Lower-order batsmen are also likely to be facing the fast-medium bowlers and they should be much easier to hit. The fast bowlers are too quick and when the spinners come on in about the 12th over, shots will be played a full six seconds before the ball has arrived.
The truth is that your batsmen are never more at risk than at the start of the innings. It takes a good 12 balls to get into the rhythm of facing fast bowlers, by which point you'll have been clean-bowled four times
So keep wickets in hand and batsmen eight, nine and 10 will have a six-over window in which to hit boundaries at will. Aim for around 100 runs during this period - this is more than enough of a total with the right bowling attack.
On no account try and bat out the overs. This will quickly get boring and you'll lose your boundary-hitting knack.
Bowl shallow
One specialist bowler is plenty and he should under no circumstances be a fast bowler. Fast bowlers are lethal when your team bats, but they're cannon fodder when you bowl - so too fast-medium bowlers.
Other than your one specialist, stock your team with medium-pace allrounders and spinners who bat a bit. This is the engine room of your team. These guys will get you the runs and they'll get you the wickets as well. The ideal one-day cricketer is someone who comes in down the order, hits 10 to 30 runs and who would bowl at medium pace if he ever actually bowled a delivery that wasn't a slower ball. Think Chris Harris - the greatest computer-game cricketer of all time.
Who will win the World Cup?
I've analysed the various teams in the World Cup and tried to gauge which is likely to come out on top. New Zealand are perhaps slight favourites, as they are most years, but might I perhaps offer a dark horse?

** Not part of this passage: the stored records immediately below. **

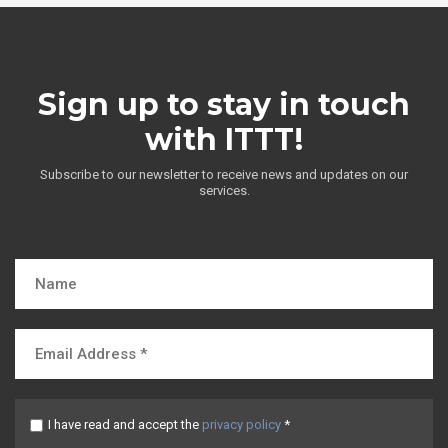
Sign up to stay in touch
with ITTT!
Subscribe to our newsletter to receive news and updates on our
services.
I have read and accept the
privacy policy
*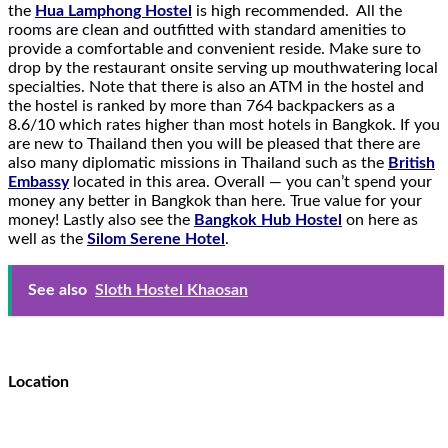
the
Hua Lamphong Hostel
is high recommended. All the
rooms are clean and outfitted with standard amenities to
provide a comfortable and convenient reside. Make sure to
drop by the restaurant onsite serving up mouthwatering local
specialties. Note that there is also an ATM in the hostel and
the hostel is ranked by more than 764 backpackers as a
8.6/10 which rates higher than most hotels in Bangkok. If you
are new to Thailand then you will be pleased that there are
also many diplomatic missions in Thailand such as the
British
Embassy
located in this area. Overall — you can’t spend your
money any better in Bangkok than here. True value for your
money! Lastly also see the
Bangkok Hub Hostel
on here as
well as the
Silom Serene Hotel
.
See also
Sloth Hostel Khaosan
Location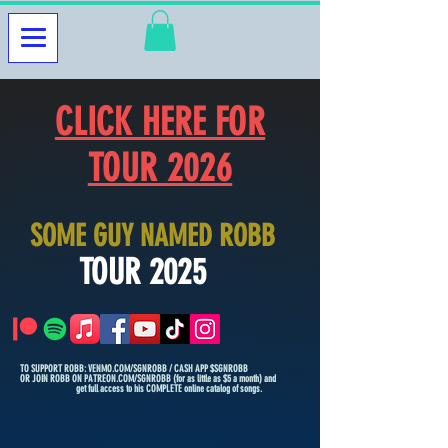
CLICK HERE FOR
TOUR 2026
SOME GUY NAMED ROBB
TOUR 2025
TO SUPPORT ROBB: VENMO.COM/SGNROBB / CASH APP $SGNROBB
OR JOIN ROBB ON PATREON.COM/SGNROBB (for as little as $5 a month) and
get full access to his COMPLETE online catalog of songs.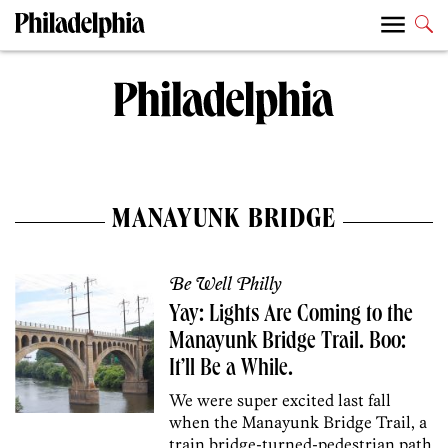
MANAYUNK BRIDGE
Be Well Philly
Yay: Lights Are Coming to the
Manayunk Bridge Trail. Boo:
It’ll Be a While.
We were super excited last fall
when the Manayunk Bridge Trail, a
train bridge-turned-pedestrian path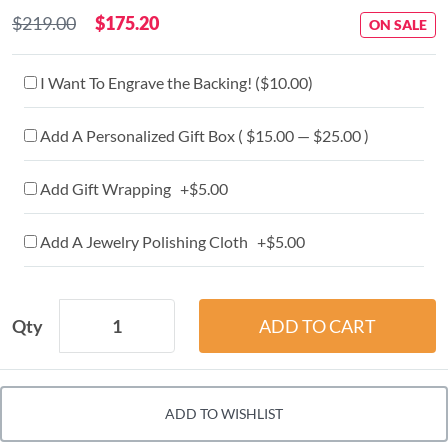
$219.00
$175.20
ON SALE
I Want To Engrave the Backing! (
$10.00
)
Add A Personalized Gift Box ( $15.00 — $25.00 )
Add Gift Wrapping +$5.00
Add A Jewelry Polishing Cloth +$5.00
Qty
ADD TO WISHLIST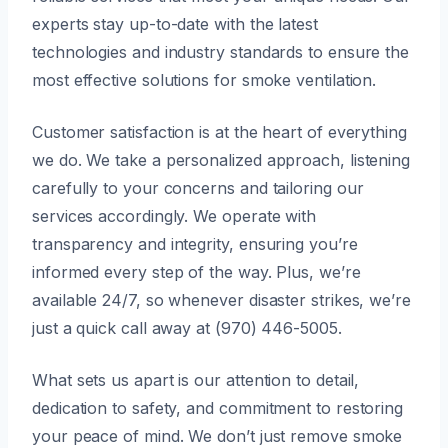
experts stay up-to-date with the latest
technologies and industry standards to ensure the
most effective solutions for smoke ventilation.
Customer satisfaction is at the heart of everything
we do. We take a personalized approach, listening
carefully to your concerns and tailoring our
services accordingly. We operate with
transparency and integrity, ensuring you’re
informed every step of the way. Plus, we’re
available 24/7, so whenever disaster strikes, we’re
just a quick call away at (970) 446-5005.
What sets us apart is our attention to detail,
dedication to safety, and commitment to restoring
your peace of mind. We don’t just remove smoke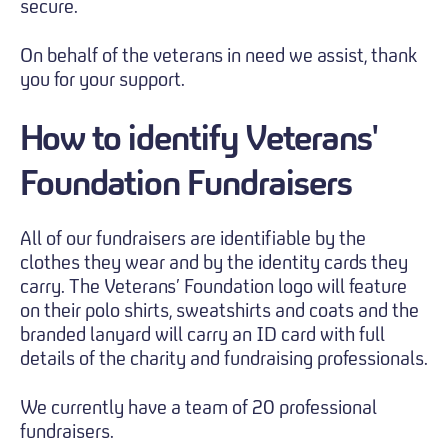
secure.
On behalf of the veterans in need we assist, thank
you for your support.
How to identify
Veterans'
Foundation Fundraisers
All of our fundraisers are identifiable by the
clothes they wear and by the identity cards they
carry. The Veterans’ Foundation logo will feature
on their polo shirts, sweatshirts and coats and the
branded lanyard will carry an ID card with full
details of the charity and fundraising professionals.
We currently have a team of 20 professional
fundraisers.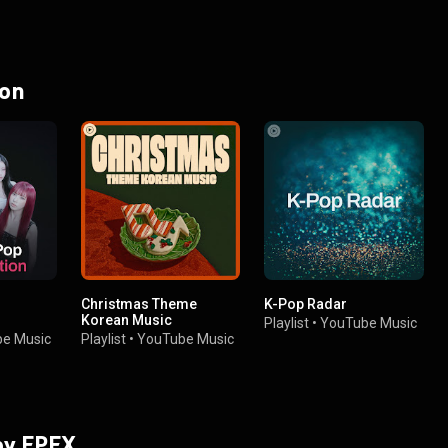
 on
Christmas Theme
K-Pop Radar
Korean Music
Playlist
•
YouTube Music
e Music
Playlist
•
YouTube Music
 by EPEX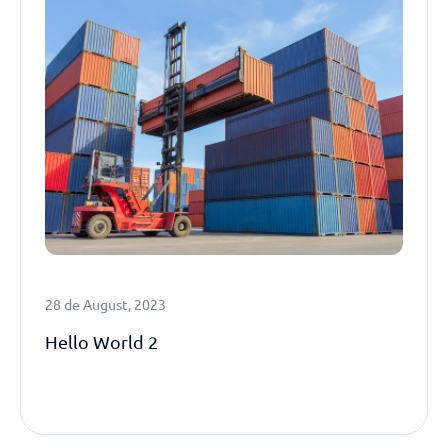
28 de August, 2023
Hello World 2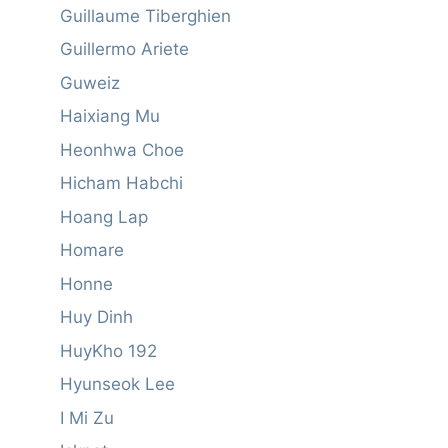
Guillaume Tiberghien
Guillermo Ariete
Guweiz
Haixiang Mu
Heonhwa Choe
Hicham Habchi
Hoang Lap
Homare
Honne
Huy Dinh
HuyKho 192
Hyunseok Lee
I Mi Zu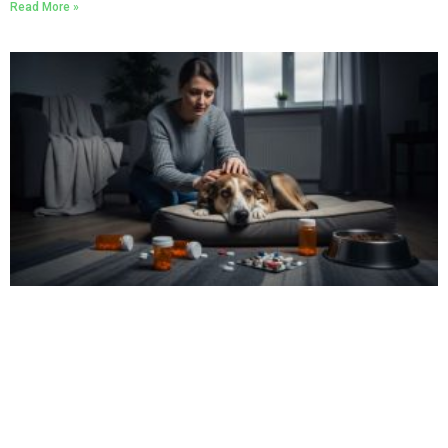
Read More »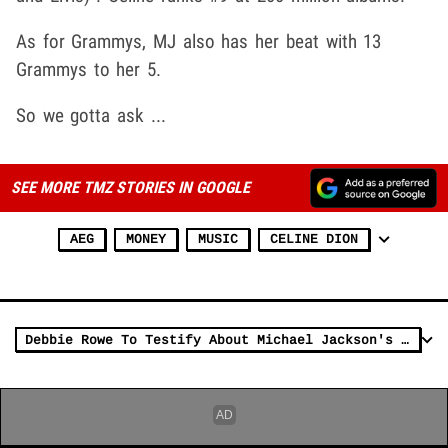
As for Grammys, MJ also has her beat with 13
Grammys to her 5.
So we gotta ask ...
SEE MORE TMZ STORIES IN GOOGLE
AEG
MONEY
MUSIC
CELINE DION
Debbie Rowe To Testify About Michael Jackson's Shocking Drug Use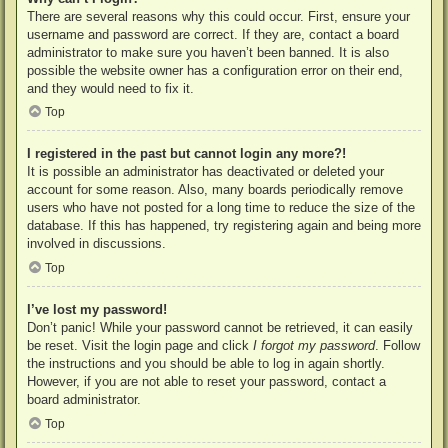
There are several reasons why this could occur. First, ensure your
username and password are correct. If they are, contact a board
administrator to make sure you haven’t been banned. It is also
possible the website owner has a configuration error on their end,
and they would need to fix it.
Top
I registered in the past but cannot login any more?!
It is possible an administrator has deactivated or deleted your
account for some reason. Also, many boards periodically remove
users who have not posted for a long time to reduce the size of the
database. If this has happened, try registering again and being more
involved in discussions.
Top
I’ve lost my password!
Don’t panic! While your password cannot be retrieved, it can easily
be reset. Visit the login page and click
I forgot my password
. Follow
the instructions and you should be able to log in again shortly.
However, if you are not able to reset your password, contact a
board administrator.
Top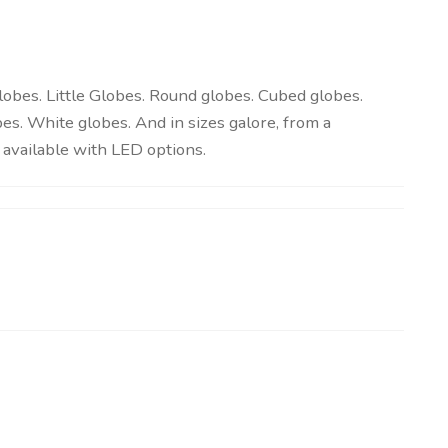
globes. Little Globes. Round globes. Cubed globes.
es. White globes. And in sizes galore, from a
available with LED options.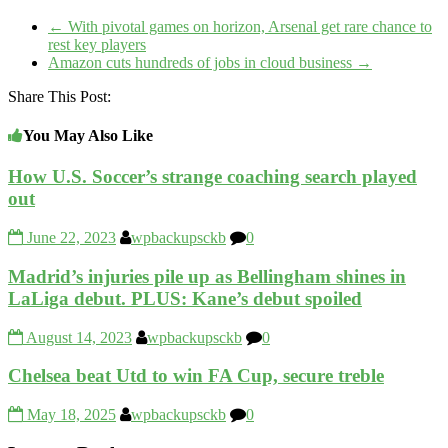
←
With pivotal games on horizon, Arsenal get rare chance to
rest key players
Amazon cuts hundreds of jobs in cloud business
→
Share This Post:
You May Also Like
How U.S. Soccer’s strange coaching search played
out
June 22, 2023
wpbackupsckb
0
Madrid’s injuries pile up as Bellingham shines in
LaLiga debut. PLUS: Kane’s debut spoiled
August 14, 2023
wpbackupsckb
0
Chelsea beat Utd to win FA Cup, secure treble
May 18, 2025
wpbackupsckb
0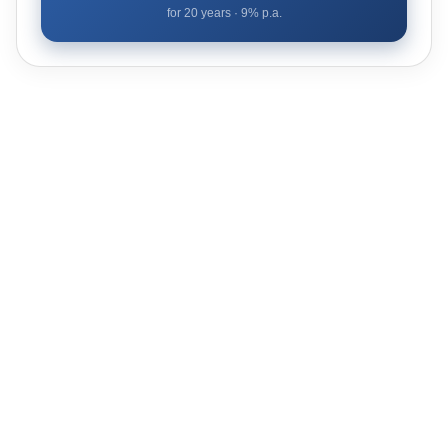
for
20
years ·
9
% p.a.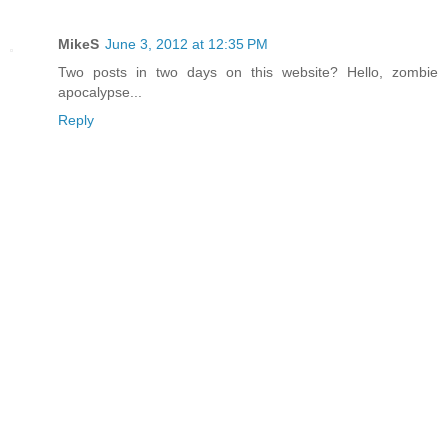
MikeS
June 3, 2012 at 12:35 PM
Two posts in two days on this website? Hello, zombie
apocalypse...
Reply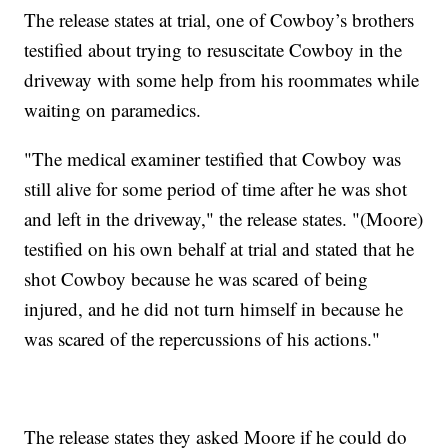
The release states at trial, one of Cowboy’s brothers
testified about trying to resuscitate Cowboy in the
driveway with some help from his roommates while
waiting on paramedics.
"The medical examiner testified that Cowboy was
still alive for some period of time after he was shot
and left in the driveway," the release states. "(Moore)
testified on his own behalf at trial and stated that he
shot Cowboy because he was scared of being
injured, and he did not turn himself in because he
was scared of the repercussions of his actions."
The release states they asked Moore if he could do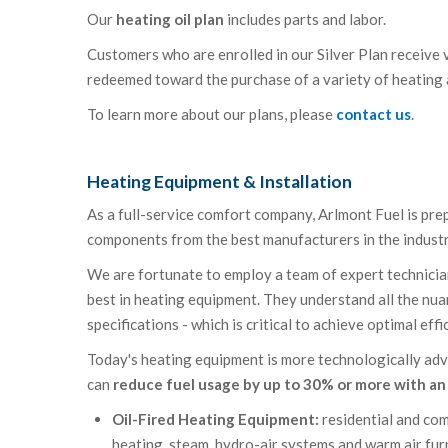
Our
heating oil plan
includes parts and labor.
Customers who are enrolled in our Silver Plan receive v
redeemed toward the purchase of a variety of heating
To learn more about our plans, please
contact us
.
Heating Equipment & Installation
As a full-service comfort company, Arlmont Fuel is pr
components from the best manufacturers in the industry
We are fortunate to employ a team of expert technicians
best in heating equipment. They understand all the nua
specifications - which is critical to achieve optimal effi
Today's heating equipment is more technologically adv
can
reduce fuel usage by up to 30% or more with a
Oil-Fired Heating Equipment:
residential and com
heating, steam, hydro-air systems and warm air fu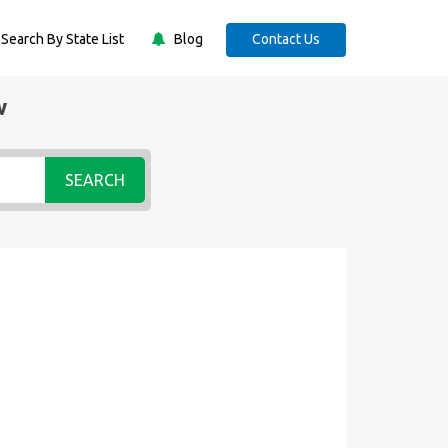
Search By State List
Blog
Contact Us
w
SEARCH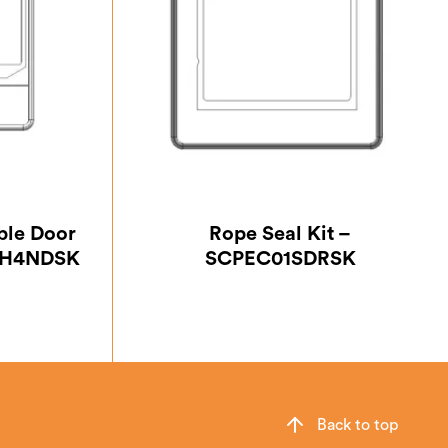
ble Door
Rope Seal Kit –
CPH4NDSK
SCPEC01SDRSK
Back to top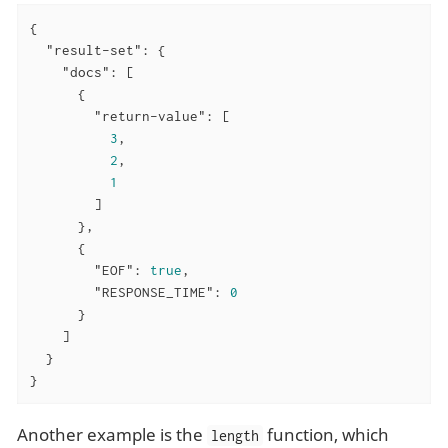
{

"result-set"
: {

"docs"
: [

      {

"return-value"
: [

3
,

2
,

1
        ]

      },

      {

"EOF"
: 
true
,

"RESPONSE_TIME"
: 
0
      }

    ]

  }

}
Another example is the
function, which
length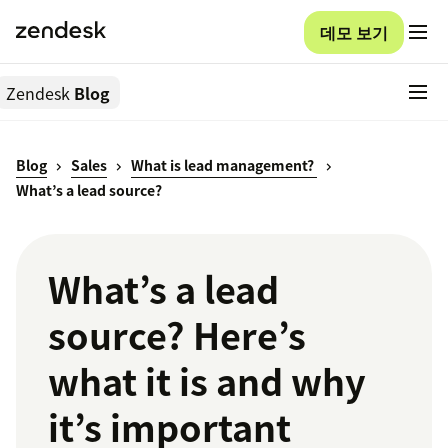
데모 보기
Zendesk
Blog
Blog
Sales
What is lead management?
What’s a lead source?
What’s a lead
source? Here’s
what it is and why
it’s important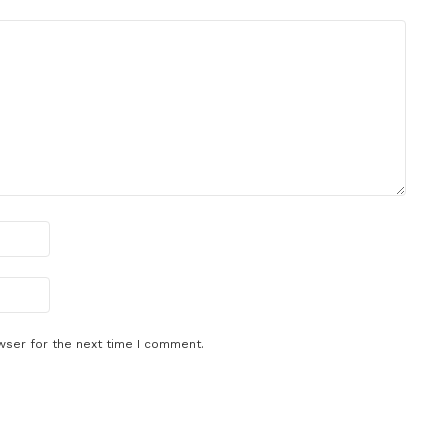
wser for the next time I comment.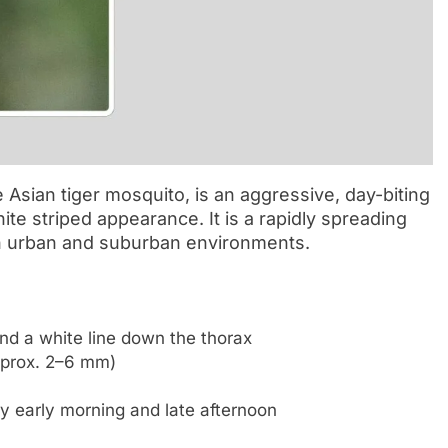
sian tiger mosquito, is an aggressive, day-biting
ite striped appearance. It is a rapidly spreading
in urban and suburban environments.
and a white line down the thorax
pprox. 2–6 mm)
ly early morning and late afternoon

It depends on whether they get their tactics right, but the raw ingredients are there. If they pick the right bowling attack, they will have an engine room the like of which has never been seen before: part-time medium-pace bowling of variable quality and a rag-tag assortment of spinners, all of whom bat "a bit". It's almost unstoppable. I'm salivating at the prospect of it.
England's World Cup-winning bowling attack would be: Trott, Bopara, Collingwood, Wright, Swann, Tredwell and Yardy.